A new rating system has rolled out in NSW to stop “a few bad apples” ruining the reputation of developers in Sydney.
The state government’s independent rating initiative comes as research found at least one-in-four apartment blocks in Sydney had one or more defects, including cracking, fire safety and water issues.
Building defects have been in the spotlight after multiple tower evacuations across the city, with two bills passed last year to hold developers accountable for their work.
The new Equifax independent construction industry rating tool weighs up a developer’s track record, capital, risk management and ownership structure to determine a score out of five stars.
Deicorp, Helm and Ultra Building were the first developers and builders in NSW to complete the iCIRT and received scores above three stars, the benchmark to be deemed “trustworthy”.
Minister for better regulation and innovation Kevin Anderson said the building reforms focused on lifting standards and rebuilding public confidence in the residential apartment industry.
“The reality is there are a few bad apples spoiling the bunch.

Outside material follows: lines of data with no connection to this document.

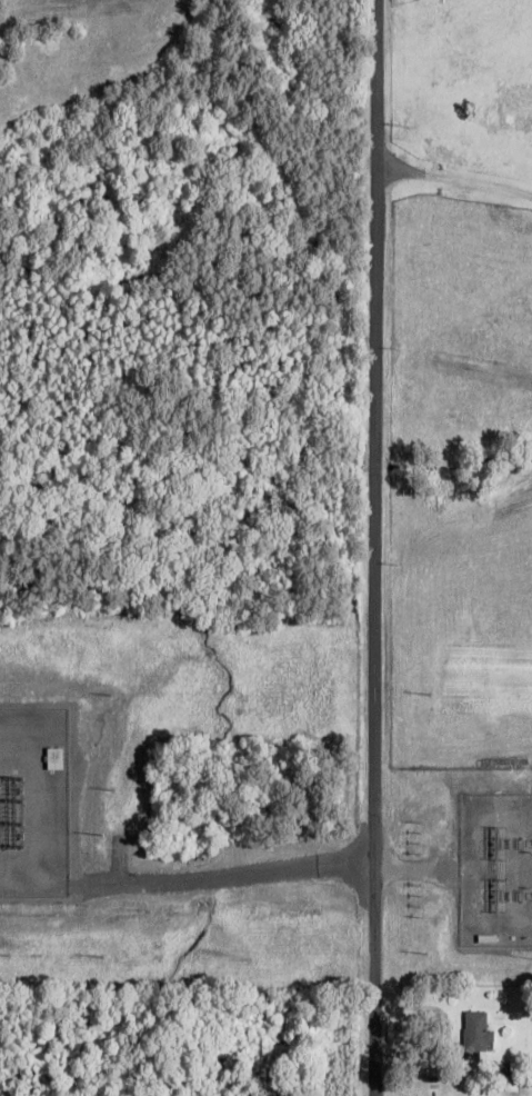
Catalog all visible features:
road: (455, 179)
road: (374, 548)
power substation: (40, 799)
power substation: (496, 870)
building: (480, 1034)
building: (508, 1084)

Ratings allow customers to spot them before picking them off the tree,” Anderson said.
“As we roll out more and more ratings, we will deliver a fatal blow to developers and builders who engage in phoenixing or turn out defective work.”
The ratings initiative is part of the NSW government’s Construct NSW transformation strategy to rebuild public confidence in residential construction.
It was also a key part to the government’s plan to introduce Decennial Liability Insurance, a type of insurance taken by the developer to guarantee against major defects for up to 10 years, which is not currently available in Australia.
Urban Development Institute of Australia NSW chief executive Steve Mann said he was proud of the industry’s response to ratings.
“As we re-establish construction momentum off the back of Covid delays and push hard on delivering more apartments to the market to meet demand, ratings will help customers gain confidence when they buy new properties off-the-plan,” Mann said.
The first 50 developers are expected to be rated by March next year, pushing the original end of year target back three months.
Developers will be encouraged to publicly display the rating for the specific entity responsible for each project on their websites and other consumer-facing materials.
The apartment market in Sydney has picked up since February after nine consecutive months as prices dropped after immigration stopped and buyers sought houses or regional properties.